Following a jury trial, defendant was convicted as charged. He
now appeals.
-2- 106639
Defendant contends that various errors made by his trial
counsel, when viewed together, establish that he was deprived of
meaningful representation. We disagree. The evidence, the law
and the circumstances of this case, when viewed in totality and
as of the time of the representation, reveal that counsel
provided meaningful representation (see People v Gross, 26 NY3d
689, 693 [2016]; People v Camlin, 133 AD3d 909, 911 [2015], lv
denied 26 NY3d 1108 [2016]). In reaching this conclusion, we are
mindful that "[a] defendant is not entitled to a perfect trial,
and must demonstrate the absence of strategic or other legitimate
explanations for counsel's alleged deficiencies" (People v Jones,
101 AD3d 1241, 1242 [2012], lv denied 21 NY3d 944 [2013]; see
People v Nicholson, 26 NY3d 813, 831 [2016]).
Our review of the record confirms that counsel's decision
to waive a Huntley hearing was legitimately based upon his early
receipt of Rosario material and the consistency of defendant's
statement to the police, and coincided with the defense pursued
at trial (see People v Thiel, 134 AD3d 1237, 1240 [2015], lv
denied 27 NY3d 1156 [2016]; People v Colburn, 123 AD3d 1292, 1297
[2014], lv denied 25 NY3d 950 [2015]).
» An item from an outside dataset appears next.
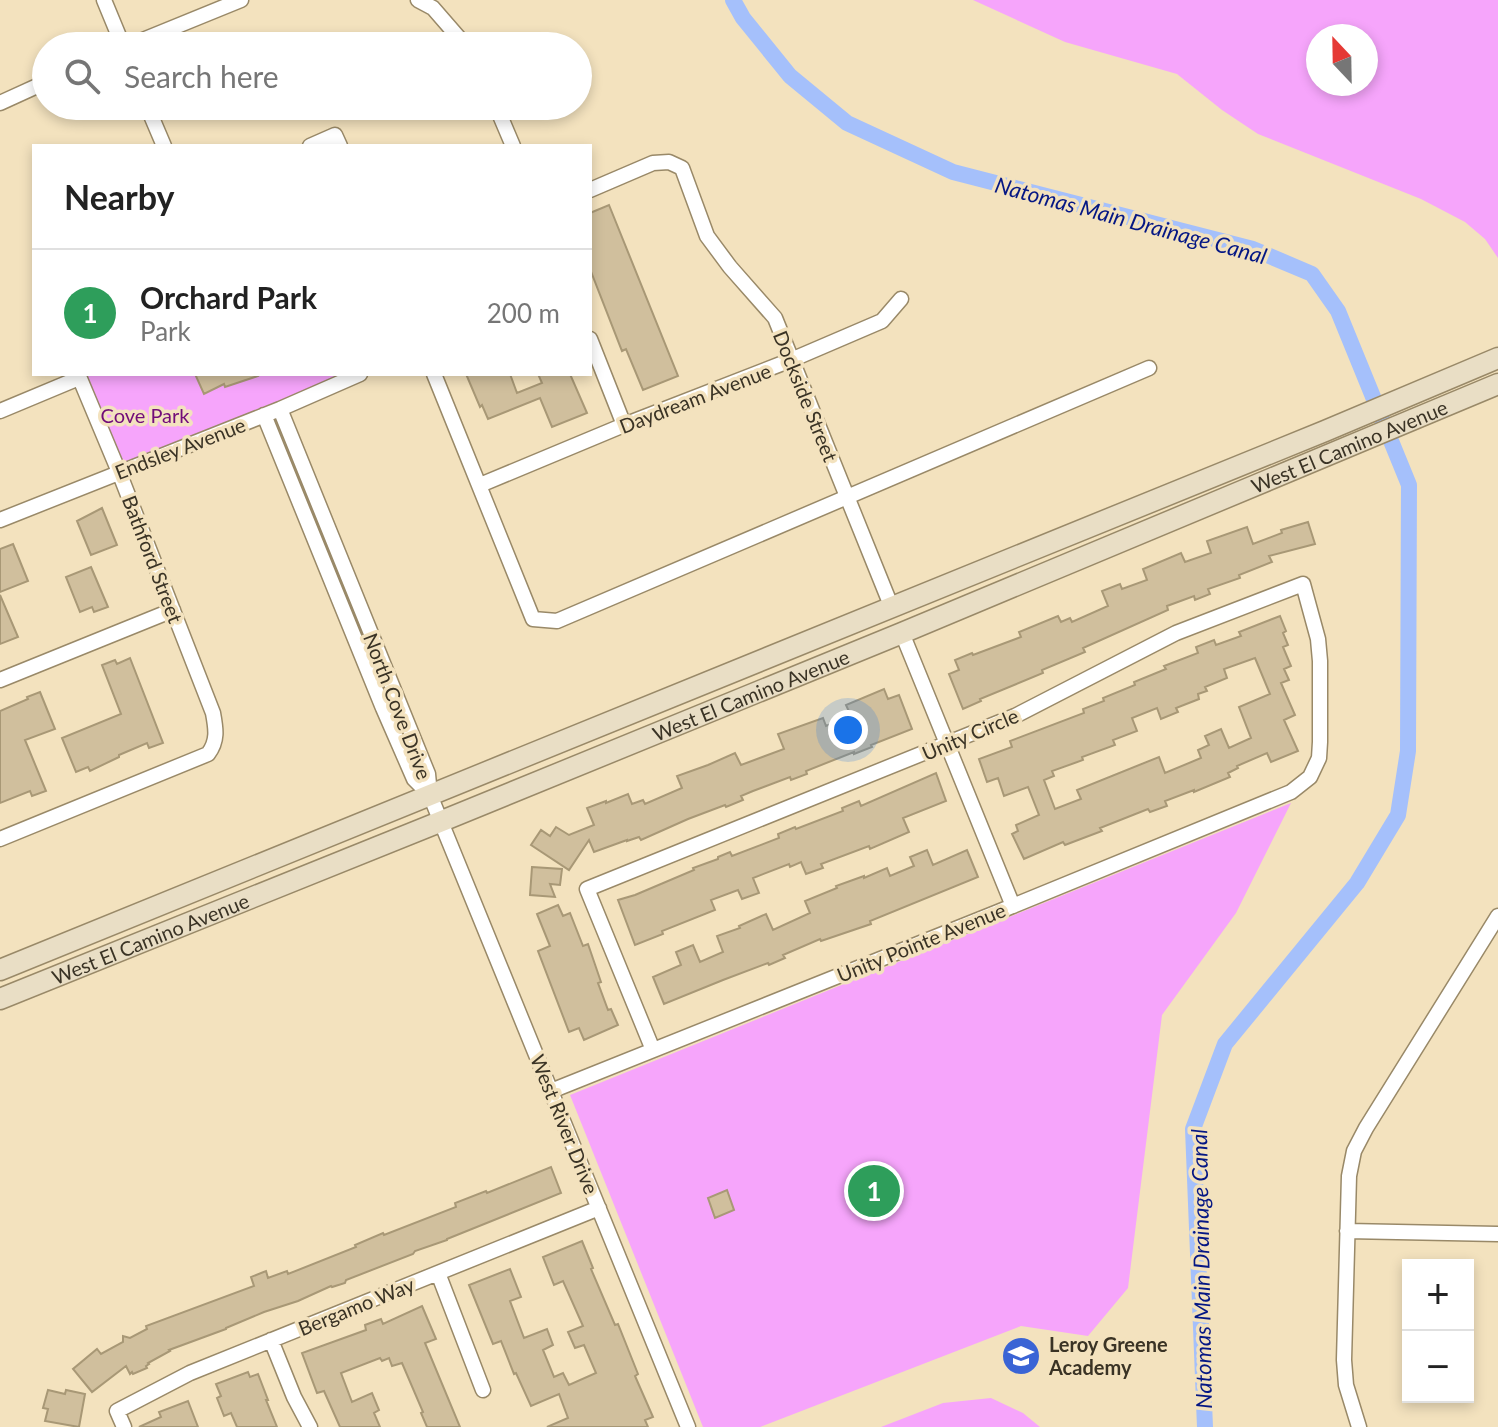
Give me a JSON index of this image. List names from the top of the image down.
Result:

In addition, counsel
actively engaged in jury voir dire, and defendant has failed to
show the absence of a legitimate explanation for counsel's
decision to keep a prospective juror whose family member had been
prosecuted previously by the District Attorney's office
(see People v Slack, 137 AD3d 1568, 1570 [2016], lvs denied 27
NY3d 1139 [2016]). Defendant also claims that his counsel failed
to exercise peremptory challenges to remove two other prospective
jurors; however, our review of the record reveals that these two
jurors were not ultimately seated on the jury.
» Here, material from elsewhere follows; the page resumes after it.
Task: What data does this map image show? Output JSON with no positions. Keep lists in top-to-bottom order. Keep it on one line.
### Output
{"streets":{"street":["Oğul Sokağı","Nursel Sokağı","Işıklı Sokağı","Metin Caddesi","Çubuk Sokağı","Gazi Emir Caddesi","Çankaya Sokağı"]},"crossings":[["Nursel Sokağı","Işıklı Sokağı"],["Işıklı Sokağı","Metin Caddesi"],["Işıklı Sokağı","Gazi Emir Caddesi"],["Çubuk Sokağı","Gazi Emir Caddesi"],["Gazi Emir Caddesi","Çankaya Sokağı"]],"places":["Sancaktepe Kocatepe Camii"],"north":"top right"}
Next, defendant has not shown that counsel's failure to
object to the People's use of certain leading questions on direct
examination of these young victims constitutes ineffective
assistance (see e.g. People v Izzo, 104 AD3d 964, 967 [2013], lv
denied 21 NY3d 1005 [2013]), and there is no merit to defendant's
assertion that the People used leading questions on direct
examination of his wife. Further, counsel's failure to object to
certain remarks made by the prosecutor during summation did not
deprive defendant of meaningful representation, as the vast
majority of these remarks were proper (see People v Rodriguez,
-3- 106639
135 AD3d 1181, 1186 [2016], lv denied 28 NY3d 936 [2016]; People
v Stanford, 130 AD3d 1306, 1309 [2015], lv denied 26 NY3d 1043
[2015]). Rather, the record reflects that counsel presented a
clear trial strategy, made appropriate opening and closing
statements, effectively cross-examined witnesses and, thus,
provided defendant with meaningful representation (see People v
Ressy, 141 AD3d 839, 843 [2016]; People v Adams, 135 AD3d 1154,
1158 [2016], lv denied 27 NY3d 990 [2016]).
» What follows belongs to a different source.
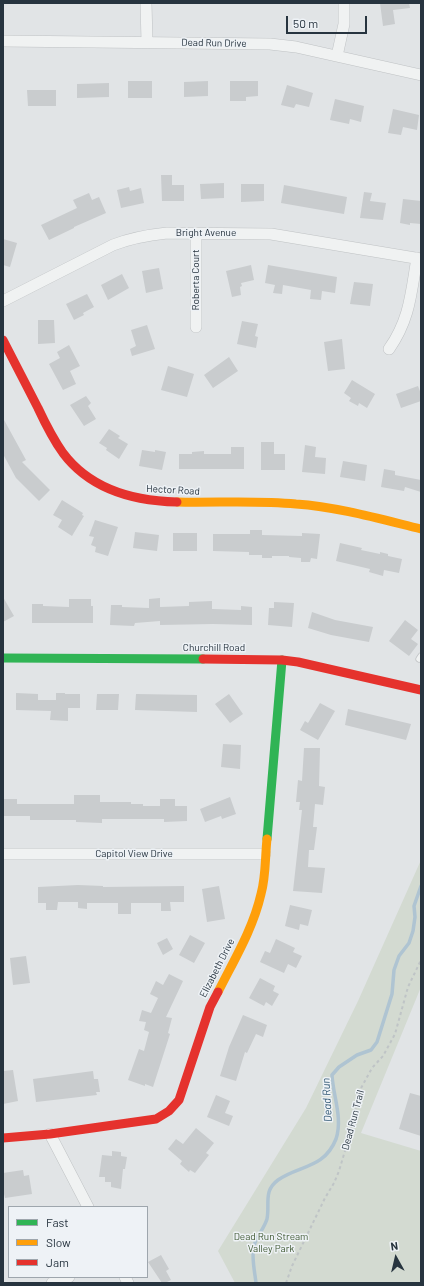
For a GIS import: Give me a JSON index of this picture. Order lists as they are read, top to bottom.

Finally, defendant's challenges to certain jury
instructions are not preserved for our review (see CPL 470.05
[2]; People v Smith, 140 AD3d 1396, 1398 [2016], lv denied 28
NY3d 936 [2016]). In any event, were we to review them, we would
find them to be meritless.
McCarthy, J.P., Lynch, Devine and Mulvey, JJ., concur.
ORDERED that the judgment is affirmed.